What do we know about the report?
Those media outlets said they spoke with multiple government officials about the findings of the highly anticipated report.
The officials said that of the 120-plus incidents documented over the past two decades, the majority were reported by US Navy personnel, while some involved foreign militaries.
CNN said it spoke with three sources who said the report does not rule out extraterrestrial activity as a possible explanation in some of these cases.
There is, however, no evidence that aerial phenomena witnessed by Navy pilots in recent years were alien spacecraft, the Times reported.
Citing intelligence officials, the newspaper said the experimental technology of a rival power, such as China or Russia, could account for at least some of the aerial phenomena.
The newspaper and CNN said intelligence officials were concerned about the national security implications of this conclusion.
What UFO incidents have been reported?
Some sightings were discussed in a recent CBS News report that renewed interest in UFOs last month.
The network's 60 Minutes programme interviewed US Navy pilots who said they had seen inexplicable aircraft that flew faster and were more manoeuvrable that anything seen before.
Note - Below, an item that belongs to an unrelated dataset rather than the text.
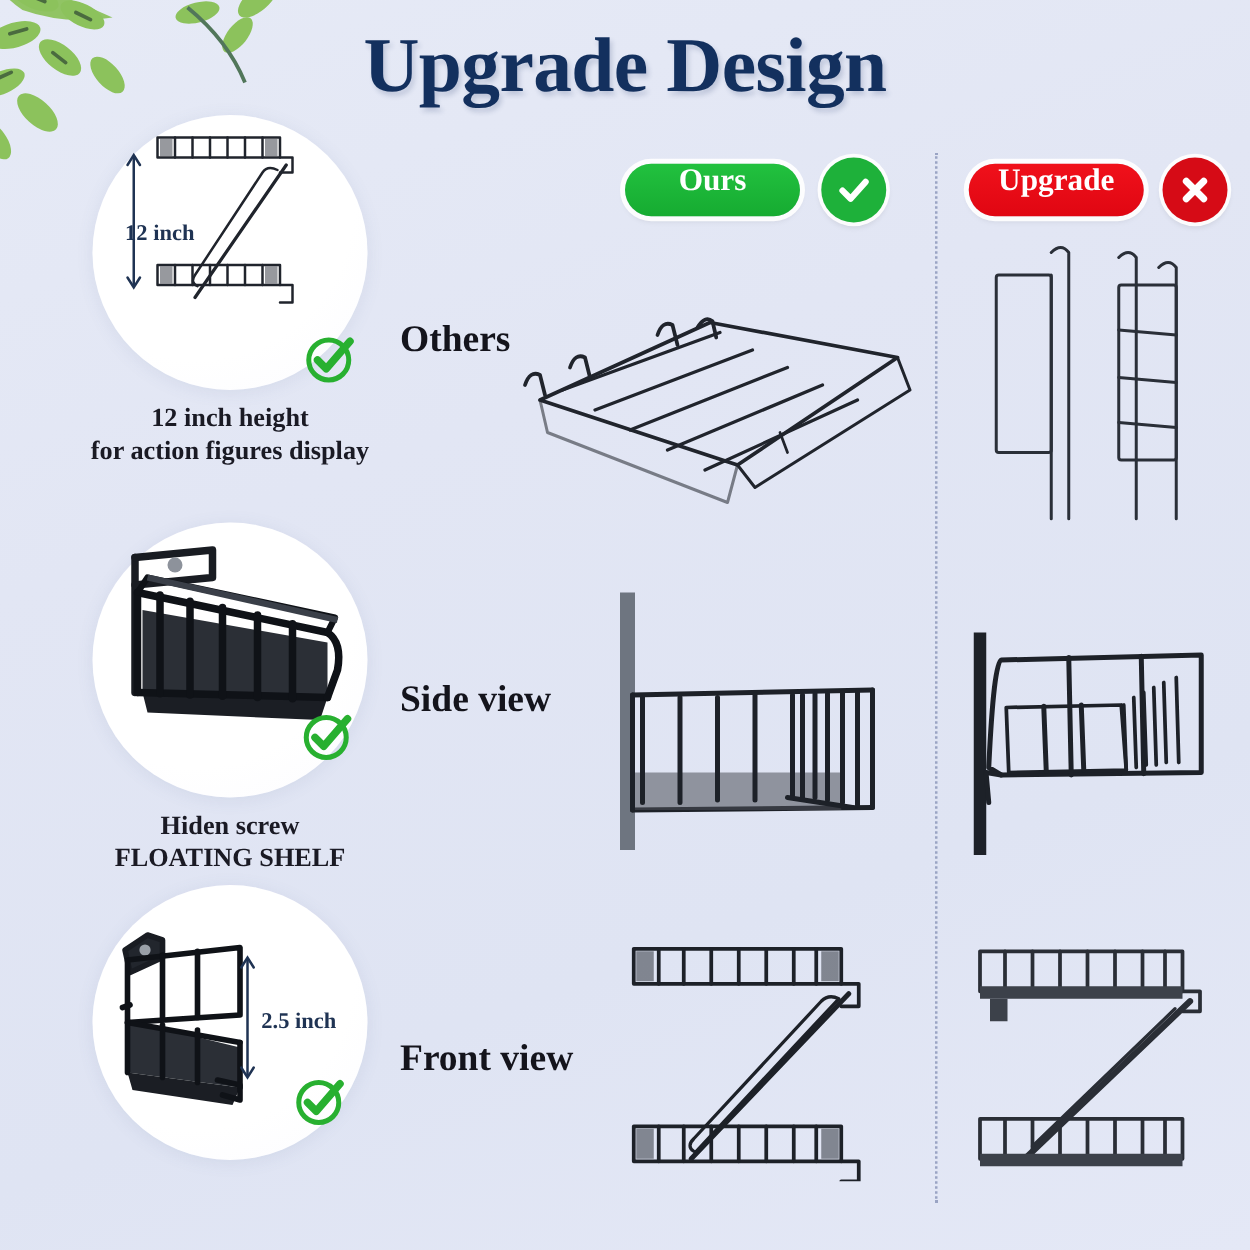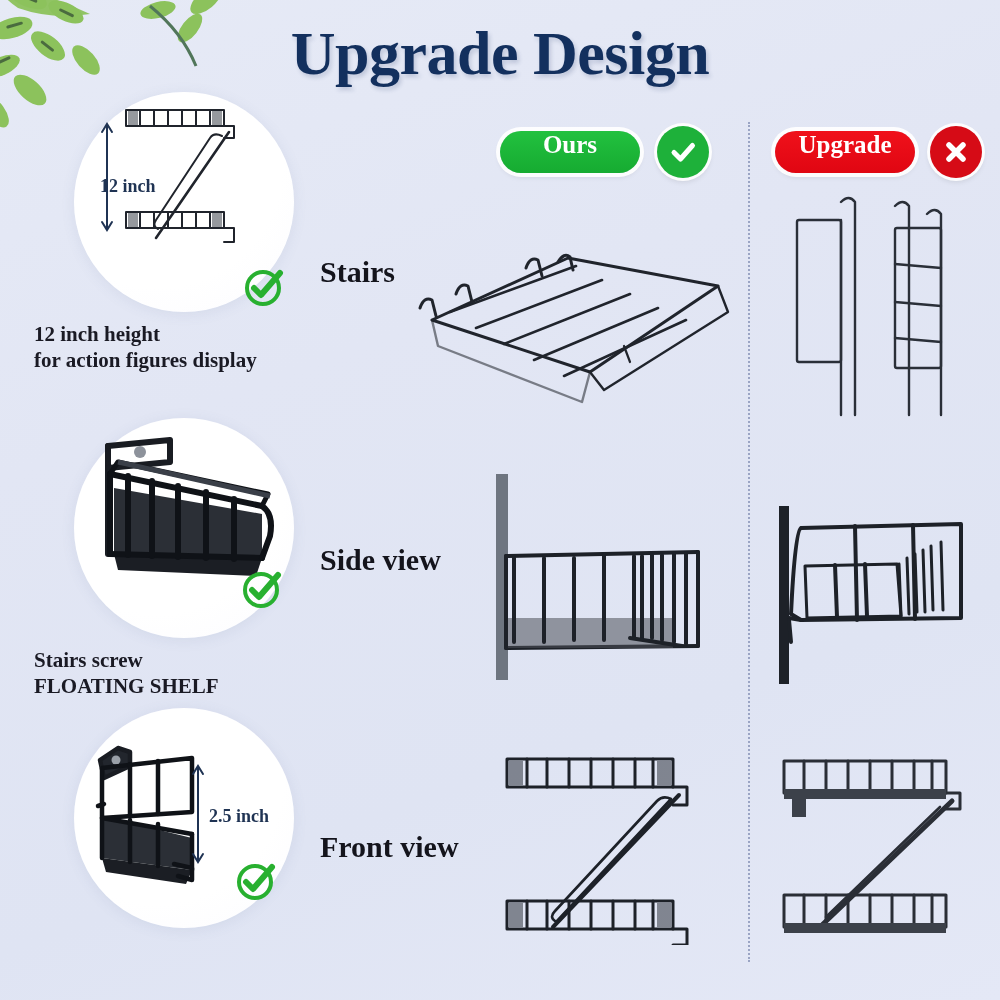"Stairs" div.row-label { text: Stairs -> Others }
One retired pilot, Ryan Graves, said his fighter jet squadron began seeing UFOs hovering over restricted airspace off the coast of Virginia in 2014.
He said the objects had no visible exhaust plumes and were travelling at speeds that appeared to defy the limits of known technology.
Mr Graves said pilots training off the Atlantic Coast had similar sightings "every day for at least a couple years".
Last month Luis Elizondo, a former US counter-intelligence agent, told ABC News that some of the objects that have been sighted "can outperform anything that we have in our inventory."
"The question is, what is it?" he said. "The bottom line is, we simply don't know."
In April last year, the Department of Defense released three declassified videos of what it said showed "unexplained aerial phenomena".
The department said it wanted to "clear up any misconceptions by the public on whether or not the footage", which had already been leaked in 2007 and 2017, "was real".